Leftyretro - I did consider doing what you suggest, but my IC (ATMega32) can only source 40mA per pin, so it's useless for driving any kind of large array. The parts count isn't too bad - you just need 64 high side transistors, 8 for the low, a resistor for each base, and 64 more for the columns. In this prototype version, I also have 9 decoder chips, that select the row and column respectively. Using serial-to parallel outputs, that could become 4, using 4 16bit led drivers / SIPOs.
Multiplexing is something of a necessity with these things I think - assuming you want to address every 'voxel' (3d pixel, apparently) of the cube individually, you can't light all the LEDs at once. If you see the enclosed pic, the most LEDs that can be lit at any time is n, where the size of the cube is n^3. If you were to try lighting them all at once - lighting both led (0,0,0) and led (7,7,7) would result in also lighting (0,0,7) and (7,7,0) as well. See the enclosed pic for how it is wired to see what I mean...
Charlieplexing is also possible - my original plan was to use 'googleplexing' - but I figure it adds another layer of complexity to the software element.

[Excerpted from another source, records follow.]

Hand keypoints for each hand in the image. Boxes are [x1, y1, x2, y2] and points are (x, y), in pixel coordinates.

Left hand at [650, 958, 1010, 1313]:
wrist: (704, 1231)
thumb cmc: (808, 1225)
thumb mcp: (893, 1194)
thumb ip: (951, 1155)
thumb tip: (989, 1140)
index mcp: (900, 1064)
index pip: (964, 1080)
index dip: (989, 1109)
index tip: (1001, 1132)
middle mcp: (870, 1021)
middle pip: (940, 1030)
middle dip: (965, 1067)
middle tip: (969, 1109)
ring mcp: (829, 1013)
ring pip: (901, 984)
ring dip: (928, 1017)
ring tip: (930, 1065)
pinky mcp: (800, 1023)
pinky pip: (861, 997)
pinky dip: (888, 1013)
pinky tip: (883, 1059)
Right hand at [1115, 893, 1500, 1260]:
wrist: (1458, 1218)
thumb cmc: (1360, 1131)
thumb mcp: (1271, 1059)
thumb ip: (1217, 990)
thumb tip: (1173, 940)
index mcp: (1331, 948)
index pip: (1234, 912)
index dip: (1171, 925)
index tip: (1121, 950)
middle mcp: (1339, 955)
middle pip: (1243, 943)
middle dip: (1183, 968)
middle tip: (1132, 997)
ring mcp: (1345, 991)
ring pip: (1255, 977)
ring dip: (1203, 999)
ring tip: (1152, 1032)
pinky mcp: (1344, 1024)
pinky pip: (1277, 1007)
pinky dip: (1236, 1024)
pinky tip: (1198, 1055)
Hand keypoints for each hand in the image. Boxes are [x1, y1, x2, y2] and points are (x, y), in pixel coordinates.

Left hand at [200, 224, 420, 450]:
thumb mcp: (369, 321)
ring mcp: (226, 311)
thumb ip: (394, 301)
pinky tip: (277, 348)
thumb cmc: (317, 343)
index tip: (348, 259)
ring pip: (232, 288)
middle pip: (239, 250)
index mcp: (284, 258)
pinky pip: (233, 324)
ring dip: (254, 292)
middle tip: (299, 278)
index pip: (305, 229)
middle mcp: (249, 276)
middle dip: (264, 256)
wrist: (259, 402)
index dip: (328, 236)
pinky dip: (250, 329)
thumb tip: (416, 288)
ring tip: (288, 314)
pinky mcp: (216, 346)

As far as I can see, it doesn't allow you to light any more LEDs, and is only really of use if you want to drive really huge arrays. As a limiting factor, using serial-to-parallel registers - you only need 1 pin for every 16 columns in the cube. That is; you could easily light a 16x16x16 cube with 20 pins: 16 for the serial input registers, and 4 for a 16bit decoder/demultiplexer.
If you do make a cube, I suggest you construct the thing using a jig and tinned copper wire as a frame for the layers. Just using the LED cathodes to join the ground planes together makes the thing too fragile, and is probably worse aesthetically. Also, if you do go through with it, feel free to ask me, as I dare say I've hit every design hurdle on the way...!!